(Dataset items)
━━━━━━

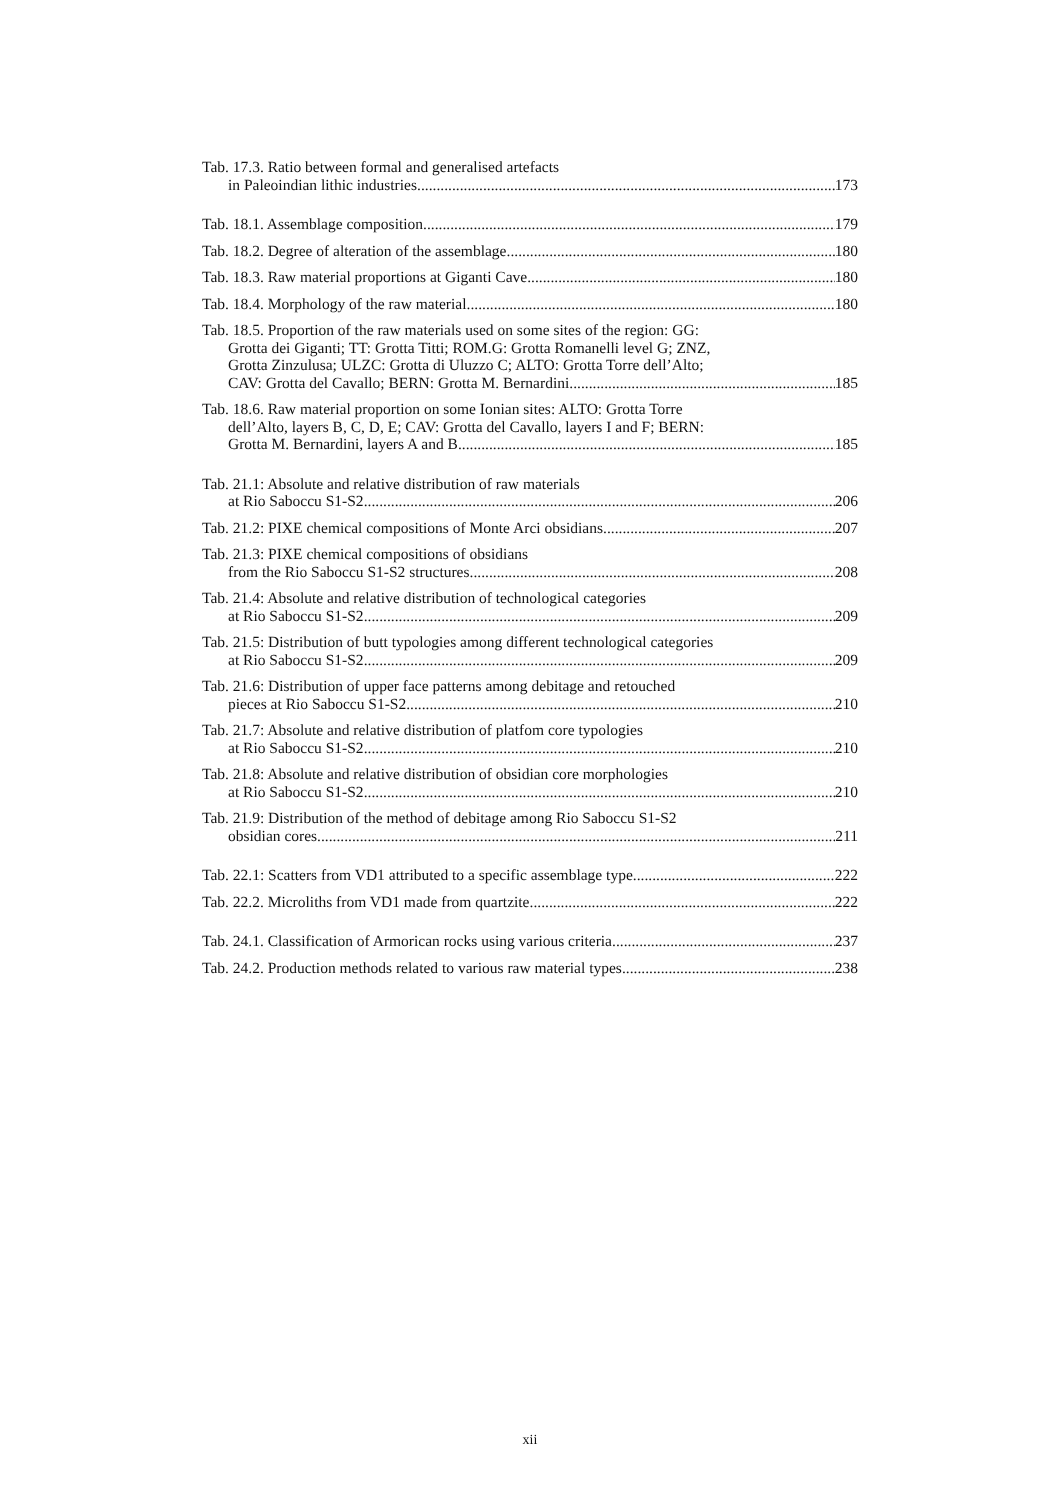Tab. 17.3. Ratio between formal and generalised artefacts
in Paleoindian lithic industries 173
Tab. 18.1. Assemblage composition 179
Tab. 18.2. Degree of alteration of the assemblage 180
Tab. 18.3. Raw material proportions at Giganti Cave 180
Tab. 18.4. Morphology of the raw material 180
Tab. 18.5. Proportion of the raw materials used on some sites of the region: GG:
Grotta dei Giganti; TT: Grotta Titti; ROM.G: Grotta Romanelli level G; ZNZ,
Grotta Zinzulusa; ULZC: Grotta di Uluzzo C; ALTO: Grotta Torre dell’Alto;
CAV: Grotta del Cavallo; BERN: Grotta M. Bernardini 185
Tab. 18.6. Raw material proportion on some Ionian sites: ALTO: Grotta Torre
dell’Alto, layers B, C, D, E; CAV: Grotta del Cavallo, layers I and F; BERN:
Grotta M. Bernardini, layers A and B 185
Tab. 21.1: Absolute and relative distribution of raw materials
at Rio Saboccu S1-S2 206
Tab. 21.2: PIXE chemical compositions of Monte Arci obsidians 207
Tab. 21.3: PIXE chemical compositions of obsidians
from the Rio Saboccu S1-S2 structures 208
Tab. 21.4: Absolute and relative distribution of technological categories
at Rio Saboccu S1-S2 209
Tab. 21.5: Distribution of butt typologies among different technological categories
at Rio Saboccu S1-S2 209
Tab. 21.6: Distribution of upper face patterns among debitage and retouched
pieces at Rio Saboccu S1-S2 210
Tab. 21.7: Absolute and relative distribution of platfom core typologies
at Rio Saboccu S1-S2 210
Tab. 21.8: Absolute and relative distribution of obsidian core morphologies
at Rio Saboccu S1-S2 210
Tab. 21.9: Distribution of the method of debitage among Rio Saboccu S1-S2
obsidian cores 211
Tab. 22.1: Scatters from VD1 attributed to a specific assemblage type 222
Tab. 22.2. Microliths from VD1 made from quartzite 222
Tab. 24.1. Classification of Armorican rocks using various criteria 237
Tab. 24.2. Production methods related to various raw material types 238
xii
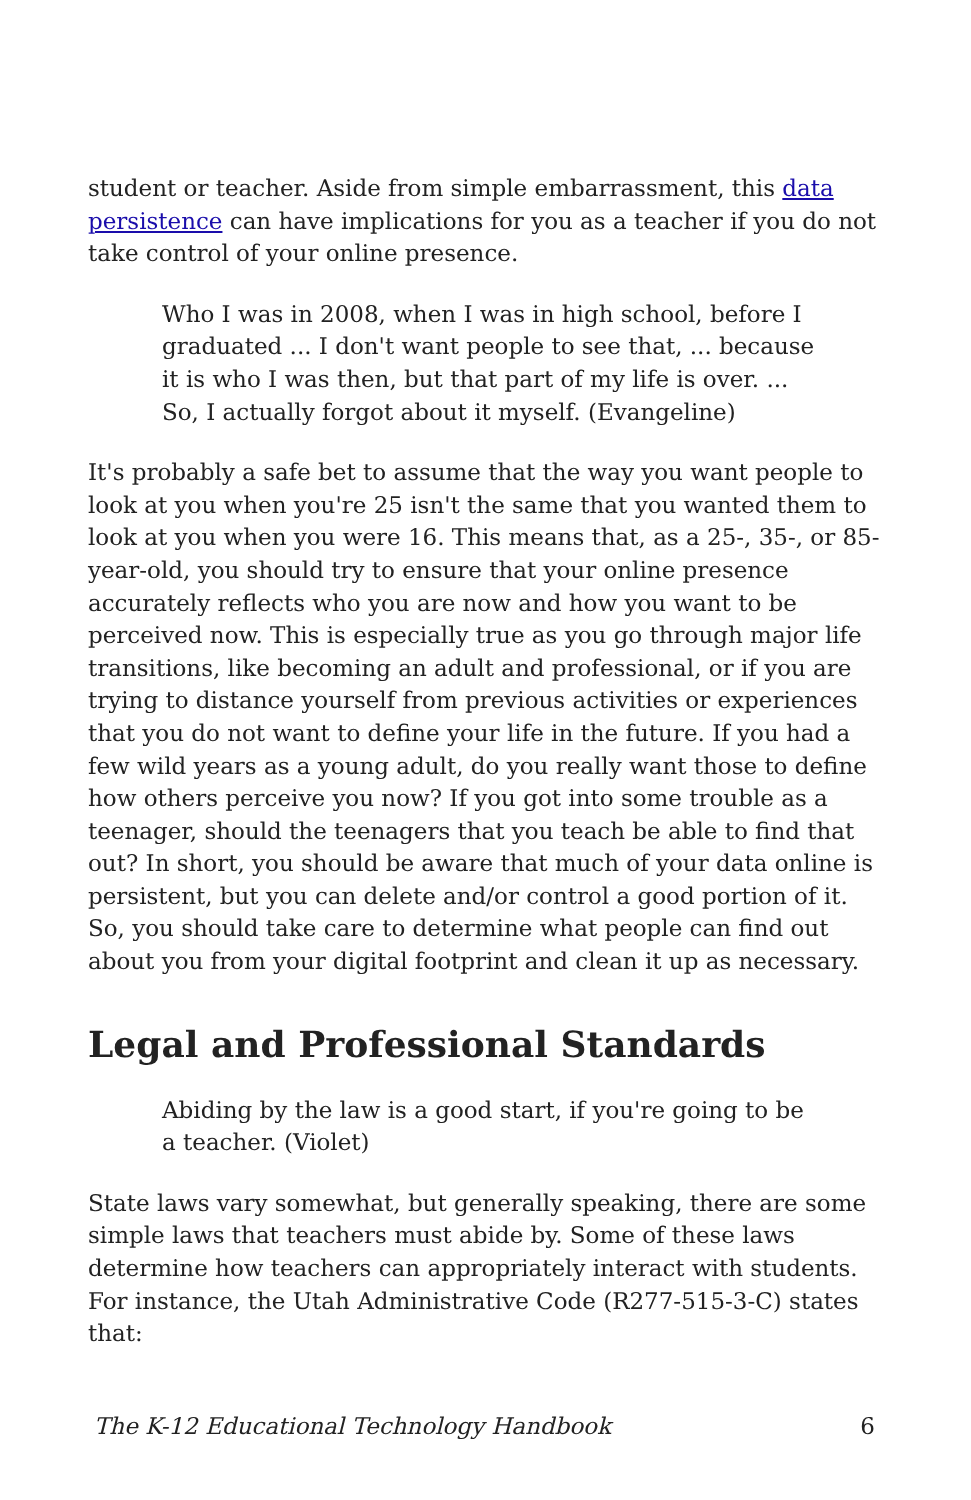student or teacher. Aside from simple embarrassment, this data persistence can have implications for you as a teacher if you do not take control of your online presence.
Who I was in 2008, when I was in high school, before I graduated ... I don't want people to see that, ... because it is who I was then, but that part of my life is over. ... So, I actually forgot about it myself. (Evangeline)
It's probably a safe bet to assume that the way you want people to look at you when you're 25 isn't the same that you wanted them to look at you when you were 16. This means that, as a 25-, 35-, or 85-year-old, you should try to ensure that your online presence accurately reflects who you are now and how you want to be perceived now. This is especially true as you go through major life transitions, like becoming an adult and professional, or if you are trying to distance yourself from previous activities or experiences that you do not want to define your life in the future. If you had a few wild years as a young adult, do you really want those to define how others perceive you now? If you got into some trouble as a teenager, should the teenagers that you teach be able to find that out? In short, you should be aware that much of your data online is persistent, but you can delete and/or control a good portion of it. So, you should take care to determine what people can find out about you from your digital footprint and clean it up as necessary.
Legal and Professional Standards
Abiding by the law is a good start, if you're going to be a teacher. (Violet)
State laws vary somewhat, but generally speaking, there are some simple laws that teachers must abide by. Some of these laws determine how teachers can appropriately interact with students. For instance, the Utah Administrative Code (R277-515-3-C) states that:
The K-12 Educational Technology Handbook 6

━━━━━━

- YOUR INSTRUCTIONS -
The data above should be repeated exactly, minus any pictures.

- RESULT -
Tab. 17.3. Ratio between formal and generalised artefacts
in Paleoindian lithic industries 173
Tab. 18.1. Assemblage composition 179
Tab. 18.2. Degree of alteration of the assemblage 180
Tab. 18.3. Raw material proportions at Giganti Cave 180
Tab. 18.4. Morphology of the raw material 180
Tab. 18.5. Proportion of the raw materials used on some sites of the region: GG:
Grotta dei Giganti; TT: Grotta Titti; ROM.G: Grotta Romanelli level G; ZNZ,
Grotta Zinzulusa; ULZC: Grotta di Uluzzo C; ALTO: Grotta Torre dell’Alto;
CAV: Grotta del Cavallo; BERN: Grotta M. Bernardini 185
Tab. 18.6. Raw material proportion on some Ionian sites: ALTO: Grotta Torre
dell’Alto, layers B, C, D, E; CAV: Grotta del Cavallo, layers I and F; BERN:
Grotta M. Bernardini, layers A and B 185
Tab. 21.1: Absolute and relative distribution of raw materials
at Rio Saboccu S1-S2 206
Tab. 21.2: PIXE chemical compositions of Monte Arci obsidians 207
Tab. 21.3: PIXE chemical compositions of obsidians
from the Rio Saboccu S1-S2 structures 208
Tab. 21.4: Absolute and relative distribution of technological categories
at Rio Saboccu S1-S2 209
Tab. 21.5: Distribution of butt typologies among different technological categories
at Rio Saboccu S1-S2 209
Tab. 21.6: Distribution of upper face patterns among debitage and retouched
pieces at Rio Saboccu S1-S2 210
Tab. 21.7: Absolute and relative distribution of platfom core typologies
at Rio Saboccu S1-S2 210
Tab. 21.8: Absolute and relative distribution of obsidian core morphologies
at Rio Saboccu S1-S2 210
Tab. 21.9: Distribution of the method of debitage among Rio Saboccu S1-S2
obsidian cores 211
Tab. 22.1: Scatters from VD1 attributed to a specific assemblage type 222
Tab. 22.2. Microliths from VD1 made from quartzite 222
Tab. 24.1. Classification of Armorican rocks using various criteria 237
Tab. 24.2. Production methods related to various raw material types 238
xii
student or teacher. Aside from simple embarrassment, this data persistence can have implications for you as a teacher if you do not take control of your online presence.
Who I was in 2008, when I was in high school, before I graduated ... I don't want people to see that, ... because it is who I was then, but that part of my life is over. ... So, I actually forgot about it myself. (Evangeline)
It's probably a safe bet to assume that the way you want people to look at you when you're 25 isn't the same that you wanted them to look at you when you were 16. This means that, as a 25-, 35-, or 85-year-old, you should try to ensure that your online presence accurately reflects who you are now and how you want to be perceived now. This is especially true as you go through major life transitions, like becoming an adult and professional, or if you are trying to distance yourself from previous activities or experiences that you do not want to define your life in the future. If you had a few wild years as a young adult, do you really want those to define how others perceive you now? If you got into some trouble as a teenager, should the teenagers that you teach be able to find that out? In short, you should be aware that much of your data online is persistent, but you can delete and/or control a good portion of it. So, you should take care to determine what people can find out about you from your digital footprint and clean it up as necessary.
Legal and Professional Standards
Abiding by the law is a good start, if you're going to be a teacher. (Violet)
State laws vary somewhat, but generally speaking, there are some simple laws that teachers must abide by. Some of these laws determine how teachers can appropriately interact with students. For instance, the Utah Administrative Code (R277-515-3-C) states that:
The K-12 Educational Technology Handbook 6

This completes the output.